Antwoord schriftelijke vragen : Antwoord op vragen van het lid Ellian over het re-integratie traject van Bennie S.
Vragen van het lid Ellian (VVD) aan de Minister voor Rechtsbescherming over het re-integratietraject van Bennie S (ingezonden 22 juni 2023).
Antwoord van Minister Weerwind (Rechtsbescherming) (ontvangen 28 augustus 2023). Zie
ook Aanhangsel Handelingen, vergaderjaar 2022–2023, nr. 3204.
Vraag 1
Klopt het dat in december 2022 door u besloten is dat Bennie S. mag starten met een
re-integratietraject?
Antwoord 1
Ik kan niet ingaan op de specifieke omstandigheden van een individueel geval. In z’n
algemeenheid kan ik wel zeggen dat bij een levenslange gevangenisstraf de Nederlandse
overheid gehouden is om te voorzien in een perspectief op vrijlating. Dit volgt uit
de rechtspraak van het Europees Hof voor de Rechten van de Mens en de Hoge Raad over
artikel 3 van het Europees Verdrag voor de Rechten van de Mens (EVRM) dat onder andere
onmenselijke bestraffing verbiedt.1 Sinds 2017 vindt in Nederland daarom een herbeoordelingsprocedure plaats. Na 25 jaar
detentie beslist de Minister voor Rechtsbescherming op basis van het advies van het
Adviescollege levenslanggestraften of een levenslanggestrafte in aanmerking komt voor
re-integratieactiviteiten. Dit is het voortraject van de ambtshalve gratieprocedure
die na 28 jaar detentie plaatsvindt.
Vraag 2
Waarom heeft u op 14 december 2022 een brief over de re-integratie van Bennie S. gestuurd
aan de nabestaanden, vlak voor de feestdagen en een maand voor de herdenkingsdata
van de verschrikkelijke misdaden van Bennie S.?

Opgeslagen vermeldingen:
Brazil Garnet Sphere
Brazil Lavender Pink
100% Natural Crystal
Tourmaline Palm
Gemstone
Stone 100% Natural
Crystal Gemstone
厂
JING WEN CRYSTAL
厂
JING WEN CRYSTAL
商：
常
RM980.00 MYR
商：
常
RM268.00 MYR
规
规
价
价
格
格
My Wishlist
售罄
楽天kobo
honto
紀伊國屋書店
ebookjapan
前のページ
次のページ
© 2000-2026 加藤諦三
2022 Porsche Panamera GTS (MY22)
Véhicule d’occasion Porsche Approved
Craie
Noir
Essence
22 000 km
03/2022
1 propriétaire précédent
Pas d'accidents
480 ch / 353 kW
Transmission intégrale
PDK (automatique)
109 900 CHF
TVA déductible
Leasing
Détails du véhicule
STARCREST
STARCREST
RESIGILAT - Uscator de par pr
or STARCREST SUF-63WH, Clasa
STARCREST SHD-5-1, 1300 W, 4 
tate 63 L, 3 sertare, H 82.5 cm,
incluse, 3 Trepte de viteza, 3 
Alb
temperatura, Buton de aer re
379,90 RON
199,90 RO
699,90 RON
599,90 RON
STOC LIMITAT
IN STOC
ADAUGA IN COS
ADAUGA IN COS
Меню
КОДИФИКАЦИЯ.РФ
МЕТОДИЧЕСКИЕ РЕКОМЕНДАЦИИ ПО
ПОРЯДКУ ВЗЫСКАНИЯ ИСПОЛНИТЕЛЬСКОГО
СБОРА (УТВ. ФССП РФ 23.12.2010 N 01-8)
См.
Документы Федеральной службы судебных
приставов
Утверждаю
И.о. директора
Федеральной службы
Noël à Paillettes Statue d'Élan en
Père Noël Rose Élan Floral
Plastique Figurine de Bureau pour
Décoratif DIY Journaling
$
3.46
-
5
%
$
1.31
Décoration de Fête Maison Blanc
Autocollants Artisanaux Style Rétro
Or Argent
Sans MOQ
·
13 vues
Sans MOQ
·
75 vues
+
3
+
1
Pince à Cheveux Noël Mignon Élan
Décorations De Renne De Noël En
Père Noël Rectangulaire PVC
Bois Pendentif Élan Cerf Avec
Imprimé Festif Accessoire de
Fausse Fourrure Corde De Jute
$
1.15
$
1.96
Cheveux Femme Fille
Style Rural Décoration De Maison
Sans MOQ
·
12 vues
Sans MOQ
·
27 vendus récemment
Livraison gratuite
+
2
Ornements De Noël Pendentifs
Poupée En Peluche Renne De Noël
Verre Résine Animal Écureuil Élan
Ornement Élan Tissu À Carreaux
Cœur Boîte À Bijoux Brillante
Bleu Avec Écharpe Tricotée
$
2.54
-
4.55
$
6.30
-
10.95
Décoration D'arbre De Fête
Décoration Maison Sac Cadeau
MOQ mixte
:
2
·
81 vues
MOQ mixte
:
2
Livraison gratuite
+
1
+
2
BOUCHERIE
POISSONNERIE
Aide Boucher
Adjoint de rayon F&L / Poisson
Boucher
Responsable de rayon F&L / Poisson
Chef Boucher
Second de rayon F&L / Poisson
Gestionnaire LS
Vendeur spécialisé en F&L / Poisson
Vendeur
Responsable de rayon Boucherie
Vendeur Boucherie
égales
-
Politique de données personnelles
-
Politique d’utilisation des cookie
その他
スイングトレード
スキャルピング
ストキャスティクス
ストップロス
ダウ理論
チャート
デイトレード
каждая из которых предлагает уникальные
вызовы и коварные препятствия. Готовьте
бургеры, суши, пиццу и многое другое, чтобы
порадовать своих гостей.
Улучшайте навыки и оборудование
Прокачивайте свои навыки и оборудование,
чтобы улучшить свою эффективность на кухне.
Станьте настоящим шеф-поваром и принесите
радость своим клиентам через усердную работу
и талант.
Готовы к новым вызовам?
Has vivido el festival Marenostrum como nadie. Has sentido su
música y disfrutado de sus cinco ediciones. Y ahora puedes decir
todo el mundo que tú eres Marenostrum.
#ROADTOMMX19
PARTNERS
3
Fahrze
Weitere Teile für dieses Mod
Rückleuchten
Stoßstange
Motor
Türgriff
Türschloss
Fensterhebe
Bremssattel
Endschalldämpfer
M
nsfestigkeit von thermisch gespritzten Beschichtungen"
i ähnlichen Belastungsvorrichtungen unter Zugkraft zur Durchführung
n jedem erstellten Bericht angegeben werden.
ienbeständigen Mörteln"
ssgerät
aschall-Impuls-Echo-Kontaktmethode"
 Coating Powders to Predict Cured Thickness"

- DE OPGAVE -
Vervolg het fragment over de Kamervragen rond het re-integratietraject van Bennie S. vanaf de laatste getoonde zin.

- SCHRIFTELIJK ANTWOORD -
Antwoord 2
Over de specifieke omstandigheden van een individueel geval doe ik geen uitspraken.
Ik realiseer me dat ieder bericht over de zaak van de levenslanggestrafte confronterend
kan zijn en veel impact kan hebben op de slachtoffers en nabestaanden. Zoals ik aan
uw Kamer heb toegelicht in mijn brief van 27 juni jl., ga ik aan de slag met het verbeteren
van de communicatie met de slachtoffers en nabestaanden over de herbeoordeling van
de levenslange gevangenisstraf.2 Het signaal over de datum van verzending van berichten neem ik hierin mee. Wel wil
ik daarbij aangeven dat de invulling nadere doordenking vraagt. Om dit te kunnen doen,
moet bijvoorbeeld bekend zijn welke dagen in het jaar bijzondere betekenis hebben,
hetgeen ook per persoon en familie kan verschillen. Daarnaast is het belangrijk dat
slachtoffers en nabestaanden tijdig geïnformeerd kunnen worden over actuele ontwikkelingen.
Vraag 3
Bent u bekend met de brief van nabestaande Alwy Westendorp van 12 januari 2023? Zo
ja, waarom heeft u niet gereageerd op deze brief ondanks meerdere brieven die daarna
aan u zijn verzonden? Zo nee, waarom bent u niet bekend met deze brief terwijl deze
wel ontvangen is door het ministerie?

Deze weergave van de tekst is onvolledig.